» **Com base no texto**:
• 1. Diga se cada frase abaixo, (a), (b) e (c), está de acordo com o trecho sobre a tragédia no Rio Grande do Sul. Responda sim ou não e cite as palavras do trecho que decidem a resposta. (a) A lei sancionada por Eduardo Leite flexibiliza regras ambientais para construir barragens em áreas de preservação permanente. (b) O plano de prevenção de 2017 foi posto em prática pelo estado. (c) O PL 3334/2023 reduz de 80% para 50% a parte do território dos estados amazônicos ocupada por áreas protegidas.
• 2. Dê continuidade ao trecho sobre a tragédia no Rio Grande do Sul a partir da última frase.

── Trecho selecionado ──

A mudança climática é uma realidade. Mas a legislação e as políticas públicas ainda são pensadas como se não vivêssemos no tempo de eventos extremos. E pior: os parlamentares ainda atuam para flexibilizar a proteção ambiental que temos, com pouquíssima resistência do governo Lula.
Quem diz isso é Suely Araújo, coordenadora de políticas públicas do Observatório do Clima. O Intercept Brasil conversou com a pesquisadora sobre o contexto que levou o Rio Grande do Sul a viver essa tragédia sem precedentes. E o que o poder público pode fazer, agora, para evitar que esse cenário se repita. ‘A crise já chegou, ela não é no futuro’, me disse Araújo.
Menos de um mês atrás, o governador Eduardo Leite, do PSDB, sancionou uma lei que flexibiliza regras ambientais para a construção de barragens em áreas de preservação permanente, as chamadas APPs. A vegetação dessas áreas são importantes porque podem ajudar a conter maiores volumes de chuva.
Além disso, o estado ignorou um plano de prevenção de 2017, que não saiu do papel, e o código florestal do estado foi alterado. “Se você flexibiliza a legislação ambiental, as consequências disso são cenas como as que estamos assistindo”, explica Araújo.
A situação foi agravada por que o Congresso Nacional aprovou, no fim de 2021, uma lei que permite aos municípios regulamentar as faixas de restrição à beira de rios, córregos, lagos e lagoas nos seus limites urbanos. Nos municípios a pressão do mercado imobiliário é maior, segundo a ambientalista, do que se a regulamentação ficasse a cargo dos órgãos federais.
E ainda pode piorar, com a aprovação do chamado ‘pacote da destruição‘ – mais de 20 projetos de lei que fragilizam a legislação ambiental – no Congresso. Nem mesmo a comoção com o caos no Rio Grande do Sul fez com que os parlamentares desistissem de pautar a votação do PL 3334/2023, que reduz de 65% para 50% a parte do território dos estados amazônicos ocupada por áreas protegidas. Os senadores querem reduzir a reserva legal de 80% para até 50%.
Para Suely Araújo, é preciso que a regulação garanta proteção efetiva, e que o Poder Executivo atue para barrar legislações destrutivas – o que não está acontecendo.
Em termos de política de adaptação, para a pesquisadora, o estado gaúcho teria que fazer a restauração florestal e da vegetação natural nas margens dos cursos d’água. “Também é importante trabalhar com uma agropecuária que não necessite desmatar tudo que está pela frente”.
Na área urbana, a adaptação climática exige um remodelamento do planejamento urbano, afastando o potencial construtivo da beira da água, excluindo as áreas de risco. “E quando não tiver jeito, tem que tirar a população da área de risco. Mas, você tem que ter uma preocupação com o direito à moradia dessas pessoas”, ela afirma.
Leia abaixo a entrevista completa.
Intercept Brasil – Tragédias não são inesperadas, mas os governos optaram por ignorar o alerta de especialistas. Queria que você comentasse o alerta da ciência sobre casos como os do Sul do Brasil.

───
── Dados para análise ──

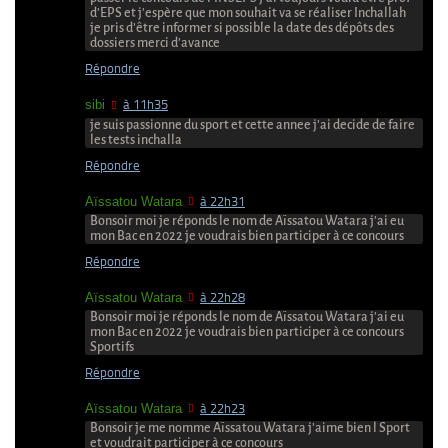
d’EPS et j’espère que mon souhait va se réaliser Inchallah
je pris d’être informer si possible la date des dépôts des
dossiers merci d’avance
Répondre
sibi
à 11h35
je suis passionne du sport et cette annee j’ai decide de faire
les tests inchalla
Répondre
Aïssatou Watara
à 22h31
Bonsoir moi je réponds le nom de Aïssatou Watara j’ai eu
mon Bac en 2022 je voudrais bien participer à ce concours
Répondre
Aïssatou Watara
à 22h28
Bonsoir moi je réponds le nom de Aïssatou Watara j’ai eu
mon Bac en 2022 je voudrais bien participer à ce concours
Sportifs
Répondre
Aïssatou Watara
à 22h23
Bonsoir je me nomme Aïssatou Watara j’aime bien l Sport
et voudrait participer à ce concours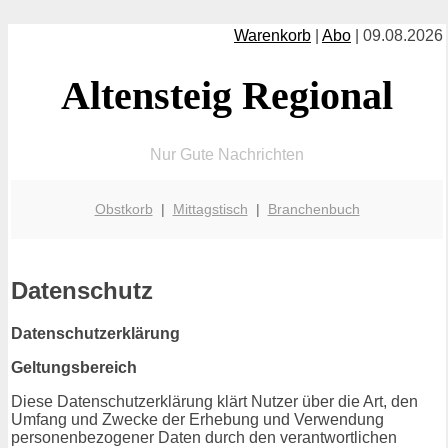
Warenkorb
|
Abo
| 09.08.2026
Altensteig Regional
Nur Gute Nachrichten
Obstkorb
|
Mittagstisch
|
Branchenbuch
Datenschutz
Datenschutzerklärung
Geltungsbereich
Diese Datenschutzerklärung klärt Nutzer über die Art, den
Umfang und Zwecke der Erhebung und Verwendung
personenbezogener Daten durch den verantwortlichen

───

» **Lista de respostas**:
• 1.
(a) Sim: "sancionou uma lei que flexibiliza regras ambientais para a construção de barragens em áreas de preservação permanente"
(b) Não: "o estado ignorou um plano de prevenção de 2017, que não saiu do papel"
(c) Não: "reduz de 65% para 50% a parte do território dos estados amazônicos ocupada por áreas protegidas"

• 2.
Suely Araújo – A ciência já fez uma série de alertas, não só com este documento [Brasil 2040], mas com outros que têm apontado a tendência de na região Sul do país, na Bacia do Rio Prata, ter um volume maior de chuvas com o aumento da temperatura por conta do aquecimento global. Em contraponto, na região Norte é esperada uma redução do volume hídrico e nós estamos vendo isso ocorrer também no Pantanal.
Então, informações técnicas, dados e alertas dos cientistas estão disponíveis há bastante tempo. Informação não falta. O que falta são políticas públicas que possam minimizar os impactos desses eventos para a população porque eles continuarão a ocorrer. A mudança climática é uma realidade, não temos mais como evitar os eventos extremos.
Por que não basta só investir na Defesa Civil? Que outras respostas possíveis os governos têm deixado de lado diante dos eventos extremos?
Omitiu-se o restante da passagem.